At any rate, above is another image of the two NMEA 2000 plotters, plus a Standard Horizon CP1000, aboard my other test boat. It’s unretouched, meaning all the screens actually seemed brighter in reality, but it does show (bigger here) how comparatively bright the Raymarine E is (though note that the screens are not in direct sunlight, so transflective properties are not evident). If there was a laptop in the scene, it would look darn dim. (A March article I wrote about the E series is also now online, though without pictures.)
Test boat #2, by the way, is the long neglected Ralph, which deserves an entry one day.
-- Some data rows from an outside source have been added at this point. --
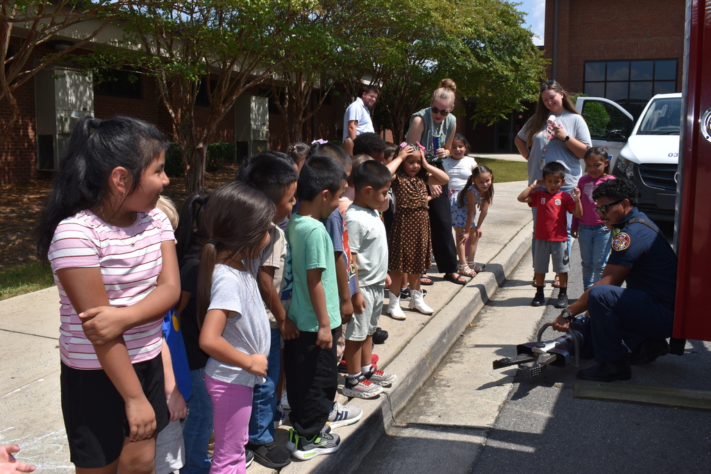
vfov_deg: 40.0
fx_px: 652
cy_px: 237
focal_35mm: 33
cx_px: 356
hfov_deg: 57.2
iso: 100
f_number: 13
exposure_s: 1/200
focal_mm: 22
But today the missus and I are headed off for a long weekend of cruising aboard, so there will be no entry tomorrow unless I come across an odd WiFi connection in the outer islands.
I’ve already noodled on my theory that the proliferation of video capable plotters will stimulate more and more boaters toward helm stereos that can also play DVDs. Well, here’s a new one from Jensen that would fit the bill even installed in a place that sometimes takes spray. The MDV6115 has a dual gasketed CD door and conformal coated circuit boards, and its LCD is supposedly sunlight readable. Besides AM & FM, the 200 watt stereo plays VHF weather stations. Besides regular CDs, the deck will play MP3 CDs, and of course DVDs. You can even select the PAL region, meaning it should work with DVDs rented in any country you travel to. It comes with both wired and wireless remotes, all for a suggested retail of $500. The Jensen site doesn’t have info on this model yet, but an interesting online store called Rock the Boat Audio does, though not in their marine video section (we’re all just getting used to this video thing).